**Trecho selecionado:**
Sementes da violência
Joaquim Moura
Texto originalmente publicado no
jornal Correio Braziliense (DF), de 26 de fevereiro de 1998 (Governo Cristovam Buarque).
A incidência crescente de crimes
cometidos por jovens menores de idade exige da sociedade uma análise mais
aprofundada da violência juvenil contemporânea e uma atitude mais objetiva e
responsável - se queremos reduzi-la a níveis ínfimos.
Apesar das bissextas campanhas
contra a violência, a discussão do assunto mantém-se insuficiente. Por
exemplo, as respostas que os populares eventualmente entrevistados pelos
jornais sempre dão para o problema resume-se a pedir "mais polícia". Mas de
quanta polícia precisaremos para conter uma onda crescente de violência cuja
origem permanece intocada? De quantos presídios e recursos? A solução não está
aí, apesar da unanimidade. É até patético assistir aquelas senhoras e senhores
pedindo mais polícia para proteger suas famílias desses jovens criminosos,
como se eles não proviessem dessas mesmas famílias. Ou virão eles de outro
país ou planeta?

**Registros fornecidos:**
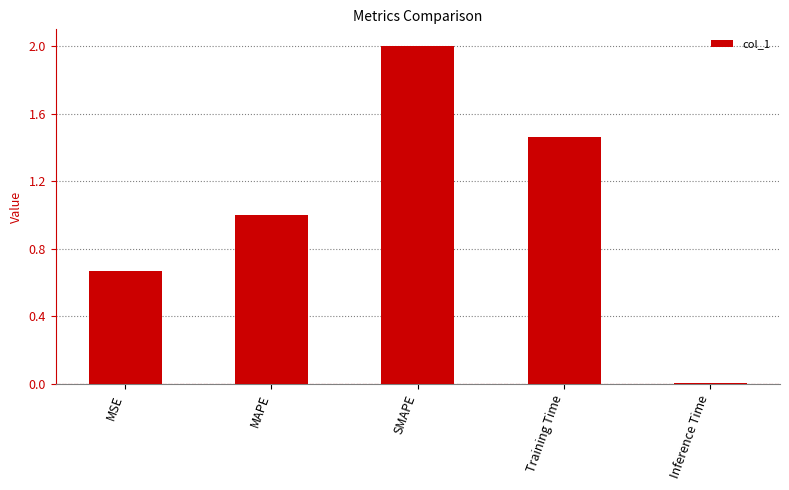

The value at MSE is 0.3. True or false?

False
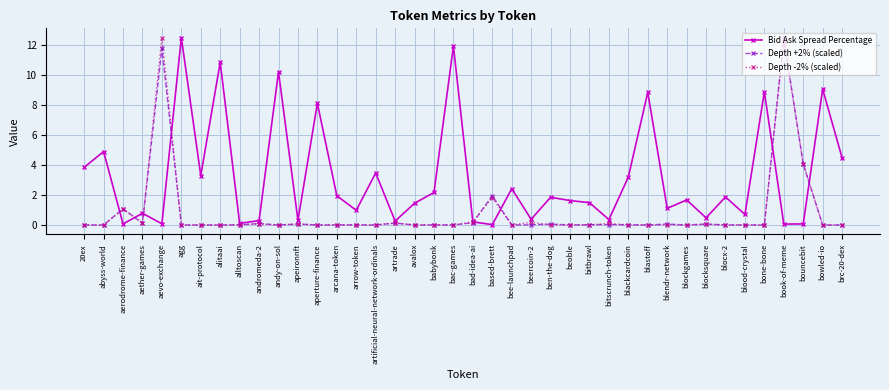

What is the label of the 24th point from the left?

beercoin-2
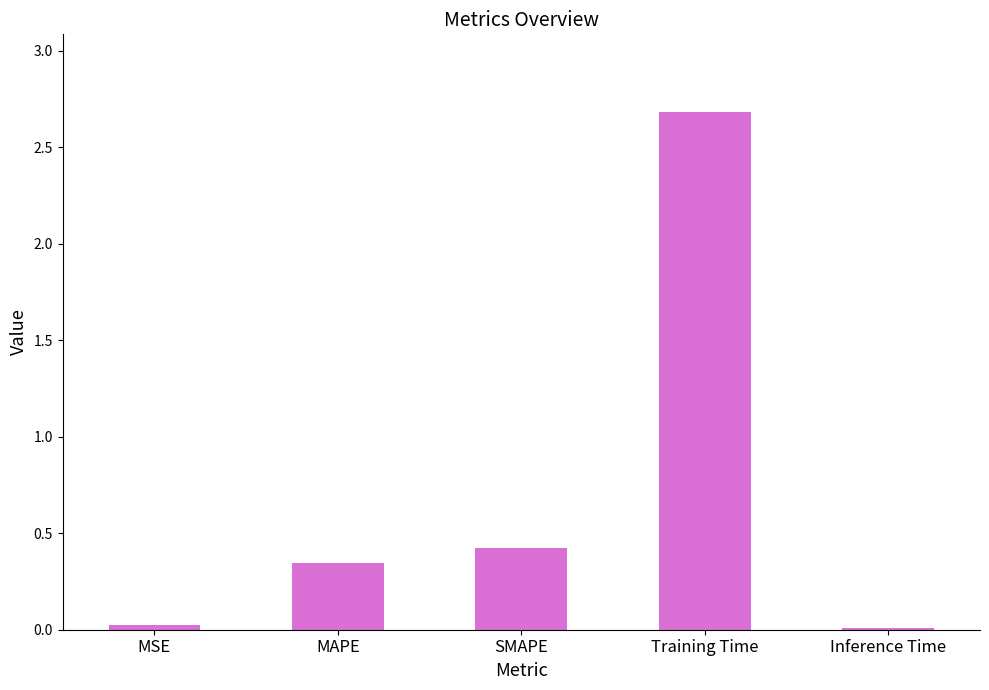

What is the maximum value shown in the chart?

2.7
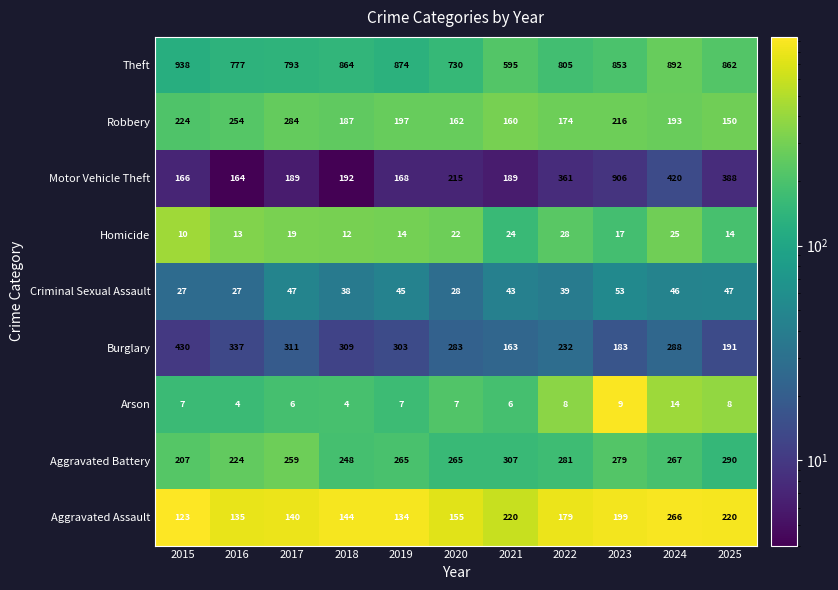

What is the difference between the second highest and minimum values in the Motor Vehicle Theft series?

256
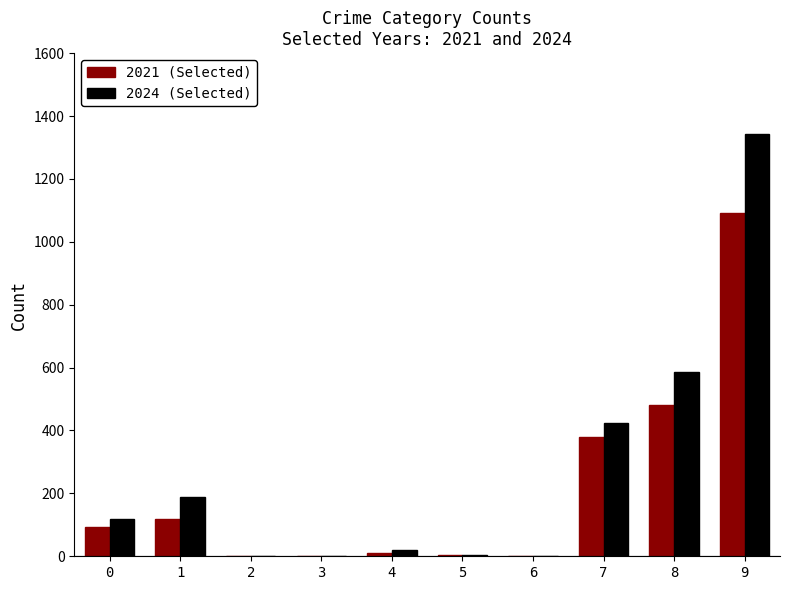

What is the greatest value displayed?

1342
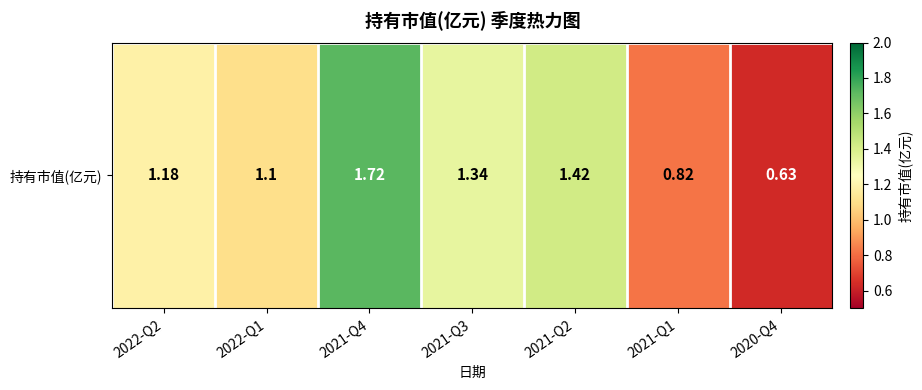

At which label does the data first exceed 1?

2022-Q2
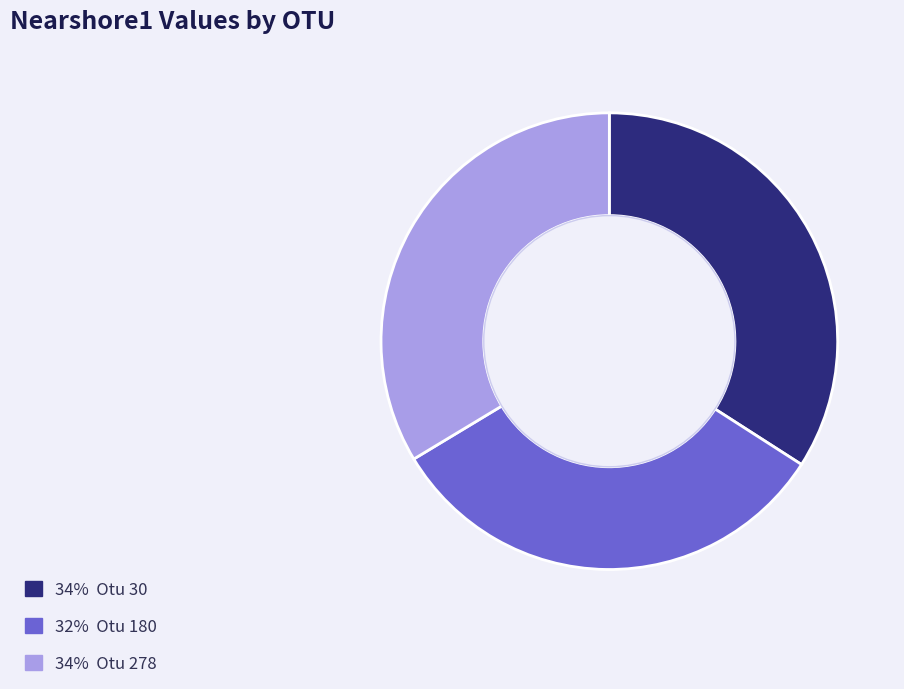

Is there any slice that represents more than half of the pie?

No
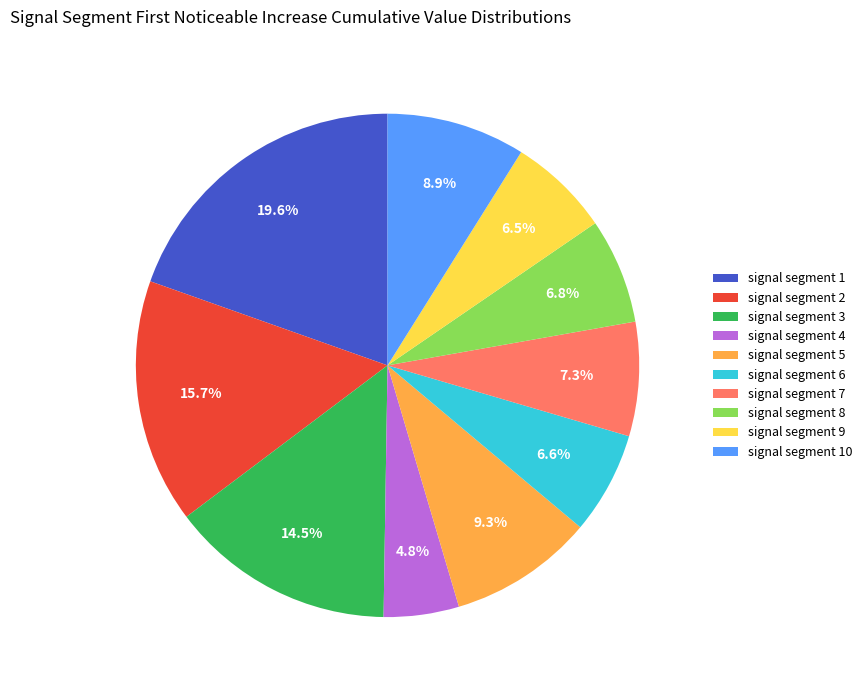

To the nearest percent, what percentage of the pie is signal segment 8?

7%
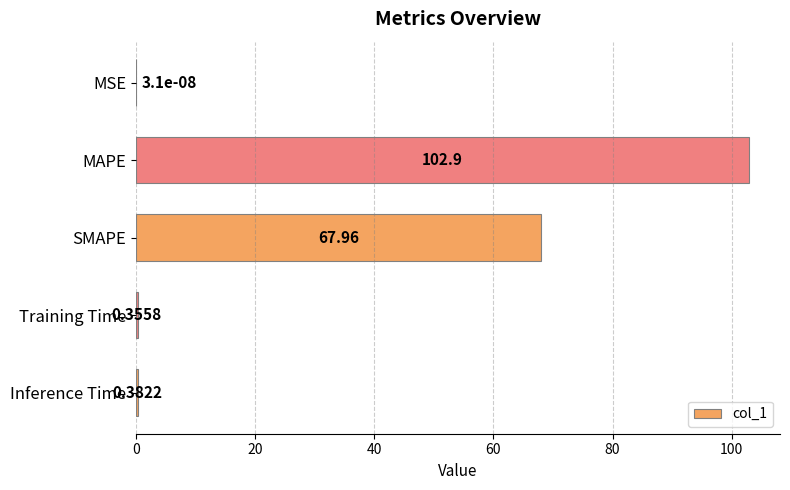

Between Training Time and SMAPE, which is larger?

SMAPE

**Exercícios propostos:**
**a)** Liste todas as frases interrogativas presentes no texto sobre violência juvenil.
**b)** Extraia, sem qualquer alteração, todas as linhas de texto dos registros fornecidos e omita as imagens.

**Soluções por tarefa:**
**a)**
- "Mas de quanta polícia precisaremos para conter uma onda crescente de violência cuja origem permanece intocada?"
- "De quantos presídios e recursos?"
- "Ou virão eles de outro país ou planeta?"

**b)**
The value at MSE is 0.3. True or false?

False

What is the label of the 24th point from the left?

beercoin-2

What is the maximum value shown in the chart?

2.7

What is the difference between the second highest and minimum values in the Motor Vehicle Theft series?

256

What is the greatest value displayed?

1342

At which label does the data first exceed 1?

2022-Q2

Is there any slice that represents more than half of the pie?

No

To the nearest percent, what percentage of the pie is signal segment 8?

7%

Between Training Time and SMAPE, which is larger?

SMAPE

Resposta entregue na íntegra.